When she was gone, he removed the belt and examined it, reading his own name again, running his fingertips across the letters. It was odd to think that the artifact had crossed light-years. His heart sank once more at the thought of the danger and hardship the Inheritor's belt represented.
He stood looking at it for a long time there in his cluttered hallway, and reflecting upon his high compliance quotient. Resignedly, he replaced the belt around his middle.
When he clasped the buckle, it engaged with a sound of finality.
CHAPTER 5—VOLUNTEERS
Floyt had finally wrapped up his work. it took him longer than it should have; his mind was elsewhere.

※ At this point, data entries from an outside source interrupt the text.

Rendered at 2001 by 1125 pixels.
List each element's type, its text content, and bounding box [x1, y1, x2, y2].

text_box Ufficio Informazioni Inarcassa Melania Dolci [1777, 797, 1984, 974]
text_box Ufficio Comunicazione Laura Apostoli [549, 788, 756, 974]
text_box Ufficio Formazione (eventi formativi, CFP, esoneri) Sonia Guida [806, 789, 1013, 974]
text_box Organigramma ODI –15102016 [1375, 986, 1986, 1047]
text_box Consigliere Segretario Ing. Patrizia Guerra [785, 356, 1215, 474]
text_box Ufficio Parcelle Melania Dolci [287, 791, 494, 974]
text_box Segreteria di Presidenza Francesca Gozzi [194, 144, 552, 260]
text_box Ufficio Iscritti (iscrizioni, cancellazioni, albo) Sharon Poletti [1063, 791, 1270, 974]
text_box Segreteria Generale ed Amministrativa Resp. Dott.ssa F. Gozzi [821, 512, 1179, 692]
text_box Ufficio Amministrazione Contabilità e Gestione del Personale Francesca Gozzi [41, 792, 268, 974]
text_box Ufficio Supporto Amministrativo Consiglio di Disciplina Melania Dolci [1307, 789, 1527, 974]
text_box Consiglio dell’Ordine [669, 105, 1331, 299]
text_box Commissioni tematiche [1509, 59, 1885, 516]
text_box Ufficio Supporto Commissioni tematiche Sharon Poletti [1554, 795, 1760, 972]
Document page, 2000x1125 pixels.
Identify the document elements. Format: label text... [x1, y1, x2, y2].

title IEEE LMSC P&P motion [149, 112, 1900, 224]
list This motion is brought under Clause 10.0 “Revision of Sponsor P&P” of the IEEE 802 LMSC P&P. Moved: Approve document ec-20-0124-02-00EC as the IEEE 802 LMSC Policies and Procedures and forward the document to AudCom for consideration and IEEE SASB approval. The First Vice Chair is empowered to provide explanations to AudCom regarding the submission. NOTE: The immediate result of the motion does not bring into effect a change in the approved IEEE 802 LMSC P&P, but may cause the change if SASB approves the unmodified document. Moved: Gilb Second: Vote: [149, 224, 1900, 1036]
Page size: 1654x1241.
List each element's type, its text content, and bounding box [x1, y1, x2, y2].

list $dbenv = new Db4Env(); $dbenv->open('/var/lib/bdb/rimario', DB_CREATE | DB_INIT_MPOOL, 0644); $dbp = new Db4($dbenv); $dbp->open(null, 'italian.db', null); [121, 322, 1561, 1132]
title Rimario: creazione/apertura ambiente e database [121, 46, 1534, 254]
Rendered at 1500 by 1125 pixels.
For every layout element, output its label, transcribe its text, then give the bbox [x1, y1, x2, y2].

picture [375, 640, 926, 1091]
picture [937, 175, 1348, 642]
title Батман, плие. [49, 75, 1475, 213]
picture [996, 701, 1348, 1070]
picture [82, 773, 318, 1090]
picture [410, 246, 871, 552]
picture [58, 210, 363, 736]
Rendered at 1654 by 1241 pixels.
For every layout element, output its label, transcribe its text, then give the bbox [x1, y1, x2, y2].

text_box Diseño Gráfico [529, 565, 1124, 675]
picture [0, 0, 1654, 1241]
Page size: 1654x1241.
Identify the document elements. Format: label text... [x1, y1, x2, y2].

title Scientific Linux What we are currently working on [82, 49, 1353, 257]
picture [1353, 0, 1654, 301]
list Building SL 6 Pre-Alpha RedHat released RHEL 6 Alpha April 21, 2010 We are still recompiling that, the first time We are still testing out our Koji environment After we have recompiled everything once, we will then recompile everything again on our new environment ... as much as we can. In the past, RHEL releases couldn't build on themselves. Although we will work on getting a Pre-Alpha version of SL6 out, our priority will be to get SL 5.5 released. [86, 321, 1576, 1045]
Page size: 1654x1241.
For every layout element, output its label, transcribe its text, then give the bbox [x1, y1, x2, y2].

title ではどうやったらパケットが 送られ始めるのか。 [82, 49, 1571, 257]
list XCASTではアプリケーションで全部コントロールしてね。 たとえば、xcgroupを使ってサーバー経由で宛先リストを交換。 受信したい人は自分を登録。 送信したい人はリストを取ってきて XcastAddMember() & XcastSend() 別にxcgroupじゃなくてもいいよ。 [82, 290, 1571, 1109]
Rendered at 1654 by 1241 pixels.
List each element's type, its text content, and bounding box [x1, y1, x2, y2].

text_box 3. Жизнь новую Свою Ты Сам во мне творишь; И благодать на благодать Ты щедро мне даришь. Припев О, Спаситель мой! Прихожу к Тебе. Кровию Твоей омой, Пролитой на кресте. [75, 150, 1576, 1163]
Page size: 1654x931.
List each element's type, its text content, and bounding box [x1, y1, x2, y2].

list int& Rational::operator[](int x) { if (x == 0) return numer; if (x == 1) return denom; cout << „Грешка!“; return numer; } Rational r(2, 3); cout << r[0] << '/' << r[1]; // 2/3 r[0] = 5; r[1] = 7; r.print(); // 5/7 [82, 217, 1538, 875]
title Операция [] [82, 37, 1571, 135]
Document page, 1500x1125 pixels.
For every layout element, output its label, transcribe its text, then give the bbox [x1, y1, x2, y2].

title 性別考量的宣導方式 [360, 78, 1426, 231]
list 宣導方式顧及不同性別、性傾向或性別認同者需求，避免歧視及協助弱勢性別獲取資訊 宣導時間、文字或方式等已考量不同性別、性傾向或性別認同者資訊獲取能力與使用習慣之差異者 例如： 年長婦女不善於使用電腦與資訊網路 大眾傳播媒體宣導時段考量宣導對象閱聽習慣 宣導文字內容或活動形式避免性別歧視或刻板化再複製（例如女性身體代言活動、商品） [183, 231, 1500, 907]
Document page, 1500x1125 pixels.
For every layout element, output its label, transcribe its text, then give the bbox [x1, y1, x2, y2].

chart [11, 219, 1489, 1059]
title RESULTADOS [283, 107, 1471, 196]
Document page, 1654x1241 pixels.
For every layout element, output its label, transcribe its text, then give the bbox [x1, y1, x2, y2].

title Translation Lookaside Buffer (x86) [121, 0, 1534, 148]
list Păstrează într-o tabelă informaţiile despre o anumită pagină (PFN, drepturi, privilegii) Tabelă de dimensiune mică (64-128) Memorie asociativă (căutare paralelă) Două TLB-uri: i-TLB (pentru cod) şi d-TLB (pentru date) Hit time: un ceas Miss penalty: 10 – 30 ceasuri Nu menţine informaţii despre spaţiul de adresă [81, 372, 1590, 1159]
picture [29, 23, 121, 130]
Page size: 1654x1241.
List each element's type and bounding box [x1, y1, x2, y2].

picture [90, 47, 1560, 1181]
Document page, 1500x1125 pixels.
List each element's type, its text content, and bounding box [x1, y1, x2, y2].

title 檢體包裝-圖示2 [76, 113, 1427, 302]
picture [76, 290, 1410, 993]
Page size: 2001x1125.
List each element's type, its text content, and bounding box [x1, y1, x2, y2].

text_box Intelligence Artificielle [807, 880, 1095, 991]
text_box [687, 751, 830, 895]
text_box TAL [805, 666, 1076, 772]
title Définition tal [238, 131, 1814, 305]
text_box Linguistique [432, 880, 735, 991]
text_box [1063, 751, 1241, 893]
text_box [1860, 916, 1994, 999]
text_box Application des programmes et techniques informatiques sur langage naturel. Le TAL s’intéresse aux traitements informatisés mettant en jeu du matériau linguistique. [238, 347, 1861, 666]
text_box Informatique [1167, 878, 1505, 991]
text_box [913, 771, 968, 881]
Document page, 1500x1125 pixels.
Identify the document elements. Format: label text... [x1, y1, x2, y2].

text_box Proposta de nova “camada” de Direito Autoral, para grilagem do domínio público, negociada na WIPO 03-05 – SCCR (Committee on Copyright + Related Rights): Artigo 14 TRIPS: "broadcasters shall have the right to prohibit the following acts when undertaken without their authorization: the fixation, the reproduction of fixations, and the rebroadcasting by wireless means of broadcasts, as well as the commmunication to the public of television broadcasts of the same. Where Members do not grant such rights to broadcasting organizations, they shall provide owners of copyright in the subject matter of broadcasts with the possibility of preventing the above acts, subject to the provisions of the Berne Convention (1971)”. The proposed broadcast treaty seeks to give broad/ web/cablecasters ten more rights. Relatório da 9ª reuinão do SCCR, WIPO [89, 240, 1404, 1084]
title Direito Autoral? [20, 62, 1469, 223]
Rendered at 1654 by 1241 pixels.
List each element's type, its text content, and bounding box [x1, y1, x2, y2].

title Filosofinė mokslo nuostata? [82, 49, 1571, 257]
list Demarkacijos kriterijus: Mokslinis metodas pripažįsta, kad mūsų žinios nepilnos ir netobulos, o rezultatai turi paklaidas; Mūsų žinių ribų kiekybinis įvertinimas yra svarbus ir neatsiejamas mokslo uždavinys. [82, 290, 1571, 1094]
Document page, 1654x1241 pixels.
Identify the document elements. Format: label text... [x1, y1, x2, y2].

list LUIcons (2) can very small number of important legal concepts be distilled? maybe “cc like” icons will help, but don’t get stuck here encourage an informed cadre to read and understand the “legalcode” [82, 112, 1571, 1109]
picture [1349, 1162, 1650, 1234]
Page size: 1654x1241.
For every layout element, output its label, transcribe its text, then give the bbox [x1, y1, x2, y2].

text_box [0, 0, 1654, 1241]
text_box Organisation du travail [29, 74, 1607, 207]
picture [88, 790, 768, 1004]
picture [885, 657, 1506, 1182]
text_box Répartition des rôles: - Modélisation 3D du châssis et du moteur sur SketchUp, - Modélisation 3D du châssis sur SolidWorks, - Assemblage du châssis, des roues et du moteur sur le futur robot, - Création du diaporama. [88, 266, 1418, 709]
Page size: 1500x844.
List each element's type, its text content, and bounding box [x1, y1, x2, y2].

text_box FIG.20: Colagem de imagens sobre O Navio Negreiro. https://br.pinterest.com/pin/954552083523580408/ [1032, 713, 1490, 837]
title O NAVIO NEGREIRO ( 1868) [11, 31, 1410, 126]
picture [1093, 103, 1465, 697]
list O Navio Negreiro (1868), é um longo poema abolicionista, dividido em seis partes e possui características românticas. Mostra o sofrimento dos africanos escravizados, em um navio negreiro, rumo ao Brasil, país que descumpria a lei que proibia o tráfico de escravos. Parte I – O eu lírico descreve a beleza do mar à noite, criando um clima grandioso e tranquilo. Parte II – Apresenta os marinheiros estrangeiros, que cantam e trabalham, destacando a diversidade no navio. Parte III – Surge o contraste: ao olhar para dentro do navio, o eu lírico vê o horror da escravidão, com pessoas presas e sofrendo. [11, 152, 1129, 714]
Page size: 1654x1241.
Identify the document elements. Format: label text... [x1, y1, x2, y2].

He'd spent a good deal of his time distracted by fear of what was to come—of a thousand horrifying forms of death or mutilation, and of never being able to return for any of an almost infinite number of reasons. Inventing new and even more terrifying possibilities seemed to be the only thing at which his mind could work with complete clarity.
He damned Earthservice in his heart. He raged silently against Caspahr Weir. He hated Balensa and anyone else who didn't share his bad fortune. He condemned the job assignment that had long ago brought him into contact with genealogies.
He'd been able to ignore his immediate superiors' unspoken resentment—that was one small consolation. No one, peer or boss, even mentioned the Inheritor's belt he now wore throughout his waking hours. Word had obviously been passed that Floyt wasn't to be questioned or bothered.
His fellow workers had wished him well, in ones and twos, briefly and surreptitiously, on his "new assignment."